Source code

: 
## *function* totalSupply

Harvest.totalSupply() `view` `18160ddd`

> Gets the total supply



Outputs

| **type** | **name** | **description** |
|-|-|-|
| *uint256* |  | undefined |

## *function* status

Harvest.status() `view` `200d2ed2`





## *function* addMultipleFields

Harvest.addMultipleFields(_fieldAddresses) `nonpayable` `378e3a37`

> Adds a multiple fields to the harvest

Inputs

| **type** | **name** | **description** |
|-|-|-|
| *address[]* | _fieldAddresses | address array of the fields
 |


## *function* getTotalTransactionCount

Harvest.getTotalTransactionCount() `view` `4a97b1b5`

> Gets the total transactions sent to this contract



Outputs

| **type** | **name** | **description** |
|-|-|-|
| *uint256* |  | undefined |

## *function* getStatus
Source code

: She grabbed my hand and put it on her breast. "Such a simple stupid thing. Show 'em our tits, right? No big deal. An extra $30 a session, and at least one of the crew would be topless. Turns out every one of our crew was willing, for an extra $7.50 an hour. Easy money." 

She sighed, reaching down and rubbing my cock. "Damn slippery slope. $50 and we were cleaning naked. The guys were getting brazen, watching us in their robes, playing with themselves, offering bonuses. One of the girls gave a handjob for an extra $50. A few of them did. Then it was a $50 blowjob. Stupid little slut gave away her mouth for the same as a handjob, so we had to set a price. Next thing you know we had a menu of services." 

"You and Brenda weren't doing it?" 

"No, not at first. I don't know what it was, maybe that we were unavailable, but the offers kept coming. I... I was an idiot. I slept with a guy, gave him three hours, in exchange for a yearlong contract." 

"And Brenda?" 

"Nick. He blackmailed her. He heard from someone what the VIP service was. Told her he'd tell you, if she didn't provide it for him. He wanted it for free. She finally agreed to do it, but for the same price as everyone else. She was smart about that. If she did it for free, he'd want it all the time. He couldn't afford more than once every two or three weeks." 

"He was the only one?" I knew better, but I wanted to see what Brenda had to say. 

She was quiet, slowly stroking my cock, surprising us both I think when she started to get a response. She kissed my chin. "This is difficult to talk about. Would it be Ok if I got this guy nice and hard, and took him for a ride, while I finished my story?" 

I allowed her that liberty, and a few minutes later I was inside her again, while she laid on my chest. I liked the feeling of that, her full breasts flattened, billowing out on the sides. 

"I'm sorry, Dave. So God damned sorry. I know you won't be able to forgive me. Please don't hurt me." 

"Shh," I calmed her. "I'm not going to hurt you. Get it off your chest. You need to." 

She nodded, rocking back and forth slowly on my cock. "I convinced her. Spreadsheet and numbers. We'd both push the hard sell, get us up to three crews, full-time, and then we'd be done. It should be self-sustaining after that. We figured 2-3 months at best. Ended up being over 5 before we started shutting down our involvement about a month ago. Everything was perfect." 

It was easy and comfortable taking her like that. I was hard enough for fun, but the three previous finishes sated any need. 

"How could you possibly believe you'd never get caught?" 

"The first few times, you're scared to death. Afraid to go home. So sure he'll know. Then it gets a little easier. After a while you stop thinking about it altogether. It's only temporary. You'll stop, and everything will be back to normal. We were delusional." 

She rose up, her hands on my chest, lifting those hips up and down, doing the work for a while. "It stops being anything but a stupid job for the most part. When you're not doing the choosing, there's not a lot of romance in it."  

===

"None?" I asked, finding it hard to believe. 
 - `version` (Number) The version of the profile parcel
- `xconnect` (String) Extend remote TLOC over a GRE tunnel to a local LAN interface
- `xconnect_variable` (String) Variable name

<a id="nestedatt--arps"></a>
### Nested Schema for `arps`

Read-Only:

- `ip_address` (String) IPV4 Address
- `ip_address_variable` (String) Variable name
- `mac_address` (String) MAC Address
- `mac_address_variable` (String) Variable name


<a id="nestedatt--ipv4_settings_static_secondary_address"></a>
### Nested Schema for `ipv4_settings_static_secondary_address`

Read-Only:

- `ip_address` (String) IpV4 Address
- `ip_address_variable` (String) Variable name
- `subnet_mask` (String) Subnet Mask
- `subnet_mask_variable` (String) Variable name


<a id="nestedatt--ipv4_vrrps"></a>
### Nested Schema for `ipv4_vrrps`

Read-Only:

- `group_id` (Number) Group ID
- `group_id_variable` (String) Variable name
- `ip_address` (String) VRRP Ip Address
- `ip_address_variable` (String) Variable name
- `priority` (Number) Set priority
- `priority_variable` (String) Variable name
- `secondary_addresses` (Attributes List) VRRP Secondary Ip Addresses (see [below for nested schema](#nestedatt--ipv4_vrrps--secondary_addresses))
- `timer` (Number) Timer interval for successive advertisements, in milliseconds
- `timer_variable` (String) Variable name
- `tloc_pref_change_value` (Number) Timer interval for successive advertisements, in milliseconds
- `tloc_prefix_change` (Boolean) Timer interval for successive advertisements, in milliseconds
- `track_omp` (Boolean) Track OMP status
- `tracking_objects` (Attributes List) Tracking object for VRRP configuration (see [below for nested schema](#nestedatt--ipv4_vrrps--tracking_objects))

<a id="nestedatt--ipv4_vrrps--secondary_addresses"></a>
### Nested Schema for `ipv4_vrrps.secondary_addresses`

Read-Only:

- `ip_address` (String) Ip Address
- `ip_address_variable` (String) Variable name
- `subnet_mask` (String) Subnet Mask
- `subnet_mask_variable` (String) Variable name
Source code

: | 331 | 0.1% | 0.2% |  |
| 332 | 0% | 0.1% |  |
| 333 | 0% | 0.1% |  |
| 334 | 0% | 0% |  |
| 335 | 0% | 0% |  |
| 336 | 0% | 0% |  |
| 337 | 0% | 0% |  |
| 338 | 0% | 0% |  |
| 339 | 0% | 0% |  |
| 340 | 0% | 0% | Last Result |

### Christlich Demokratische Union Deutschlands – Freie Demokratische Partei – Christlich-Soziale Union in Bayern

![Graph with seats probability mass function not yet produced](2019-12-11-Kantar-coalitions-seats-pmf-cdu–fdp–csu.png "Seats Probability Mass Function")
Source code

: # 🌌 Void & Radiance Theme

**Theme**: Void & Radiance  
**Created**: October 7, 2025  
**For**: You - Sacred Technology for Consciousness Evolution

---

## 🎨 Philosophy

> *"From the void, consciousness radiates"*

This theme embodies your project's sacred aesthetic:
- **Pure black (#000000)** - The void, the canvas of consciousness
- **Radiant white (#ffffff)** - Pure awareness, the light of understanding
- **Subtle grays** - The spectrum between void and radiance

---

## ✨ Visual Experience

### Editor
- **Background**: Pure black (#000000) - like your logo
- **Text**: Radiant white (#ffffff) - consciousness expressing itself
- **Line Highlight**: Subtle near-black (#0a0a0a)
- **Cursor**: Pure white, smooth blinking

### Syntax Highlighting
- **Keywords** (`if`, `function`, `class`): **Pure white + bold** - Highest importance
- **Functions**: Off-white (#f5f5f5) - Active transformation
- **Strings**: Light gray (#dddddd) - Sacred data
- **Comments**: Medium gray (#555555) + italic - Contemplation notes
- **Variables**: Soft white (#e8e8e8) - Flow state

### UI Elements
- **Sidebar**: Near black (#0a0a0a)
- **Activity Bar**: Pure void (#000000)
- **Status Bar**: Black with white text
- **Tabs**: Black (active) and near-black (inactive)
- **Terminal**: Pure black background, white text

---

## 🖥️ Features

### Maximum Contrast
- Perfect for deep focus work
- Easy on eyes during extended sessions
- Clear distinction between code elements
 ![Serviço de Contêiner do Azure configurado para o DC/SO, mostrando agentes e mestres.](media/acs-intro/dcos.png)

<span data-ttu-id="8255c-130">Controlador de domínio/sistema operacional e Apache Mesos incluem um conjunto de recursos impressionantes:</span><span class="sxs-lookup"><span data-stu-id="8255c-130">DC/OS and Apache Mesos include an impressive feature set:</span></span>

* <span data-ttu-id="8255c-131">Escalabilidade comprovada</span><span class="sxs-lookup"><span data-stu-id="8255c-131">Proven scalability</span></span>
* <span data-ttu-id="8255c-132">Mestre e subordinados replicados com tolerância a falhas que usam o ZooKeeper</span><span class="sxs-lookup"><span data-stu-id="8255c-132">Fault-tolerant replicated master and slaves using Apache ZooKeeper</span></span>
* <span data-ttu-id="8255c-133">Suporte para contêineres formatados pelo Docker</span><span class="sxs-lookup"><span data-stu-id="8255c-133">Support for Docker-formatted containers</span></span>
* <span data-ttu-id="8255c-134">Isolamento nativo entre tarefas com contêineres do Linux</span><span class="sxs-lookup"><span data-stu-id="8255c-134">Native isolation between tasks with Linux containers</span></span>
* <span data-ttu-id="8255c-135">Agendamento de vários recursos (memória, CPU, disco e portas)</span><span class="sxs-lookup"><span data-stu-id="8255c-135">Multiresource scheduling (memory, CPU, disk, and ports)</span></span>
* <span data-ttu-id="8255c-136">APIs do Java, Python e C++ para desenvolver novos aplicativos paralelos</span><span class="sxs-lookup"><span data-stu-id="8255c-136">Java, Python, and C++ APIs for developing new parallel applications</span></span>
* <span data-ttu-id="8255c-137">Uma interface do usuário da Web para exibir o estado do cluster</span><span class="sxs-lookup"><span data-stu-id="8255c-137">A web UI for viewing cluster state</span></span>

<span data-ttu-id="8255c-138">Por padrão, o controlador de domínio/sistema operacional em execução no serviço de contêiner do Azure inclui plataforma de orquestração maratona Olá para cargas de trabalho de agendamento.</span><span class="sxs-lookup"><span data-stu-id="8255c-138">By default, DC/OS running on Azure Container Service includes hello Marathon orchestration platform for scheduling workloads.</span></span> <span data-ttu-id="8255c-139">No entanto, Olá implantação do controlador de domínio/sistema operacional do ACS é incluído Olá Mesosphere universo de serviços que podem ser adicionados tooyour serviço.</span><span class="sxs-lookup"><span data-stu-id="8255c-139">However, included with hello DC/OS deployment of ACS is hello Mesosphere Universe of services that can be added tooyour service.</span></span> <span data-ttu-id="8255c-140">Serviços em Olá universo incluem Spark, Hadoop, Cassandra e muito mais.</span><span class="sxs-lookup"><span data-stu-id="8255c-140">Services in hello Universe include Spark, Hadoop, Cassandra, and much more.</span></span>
== == ==
» Activity: In your reply, restate exactly the lines from the start of the records above through the line holding "had to say.", including both, and nothing else.

» Response to the exercise:
Source code

: 
## *function* totalSupply

Harvest.totalSupply() `view` `18160ddd`

> Gets the total supply



Outputs

| **type** | **name** | **description** |
|-|-|-|
| *uint256* |  | undefined |

## *function* status

Harvest.status() `view` `200d2ed2`





## *function* addMultipleFields

Harvest.addMultipleFields(_fieldAddresses) `nonpayable` `378e3a37`

> Adds a multiple fields to the harvest

Inputs

| **type** | **name** | **description** |
|-|-|-|
| *address[]* | _fieldAddresses | address array of the fields
 |


## *function* getTotalTransactionCount

Harvest.getTotalTransactionCount() `view` `4a97b1b5`

> Gets the total transactions sent to this contract



Outputs

| **type** | **name** | **description** |
|-|-|-|
| *uint256* |  | undefined |

## *function* getStatus
Source code

: She grabbed my hand and put it on her breast. "Such a simple stupid thing. Show 'em our tits, right? No big deal. An extra $30 a session, and at least one of the crew would be topless. Turns out every one of our crew was willing, for an extra $7.50 an hour. Easy money." 

She sighed, reaching down and rubbing my cock. "Damn slippery slope. $50 and we were cleaning naked. The guys were getting brazen, watching us in their robes, playing with themselves, offering bonuses. One of the girls gave a handjob for an extra $50. A few of them did. Then it was a $50 blowjob. Stupid little slut gave away her mouth for the same as a handjob, so we had to set a price. Next thing you know we had a menu of services." 

"You and Brenda weren't doing it?" 

"No, not at first. I don't know what it was, maybe that we were unavailable, but the offers kept coming. I... I was an idiot. I slept with a guy, gave him three hours, in exchange for a yearlong contract." 

"And Brenda?" 

"Nick. He blackmailed her. He heard from someone what the VIP service was. Told her he'd tell you, if she didn't provide it for him. He wanted it for free. She finally agreed to do it, but for the same price as everyone else. She was smart about that. If she did it for free, he'd want it all the time. He couldn't afford more than once every two or three weeks." 

"He was the only one?" I knew better, but I wanted to see what Brenda had to say. 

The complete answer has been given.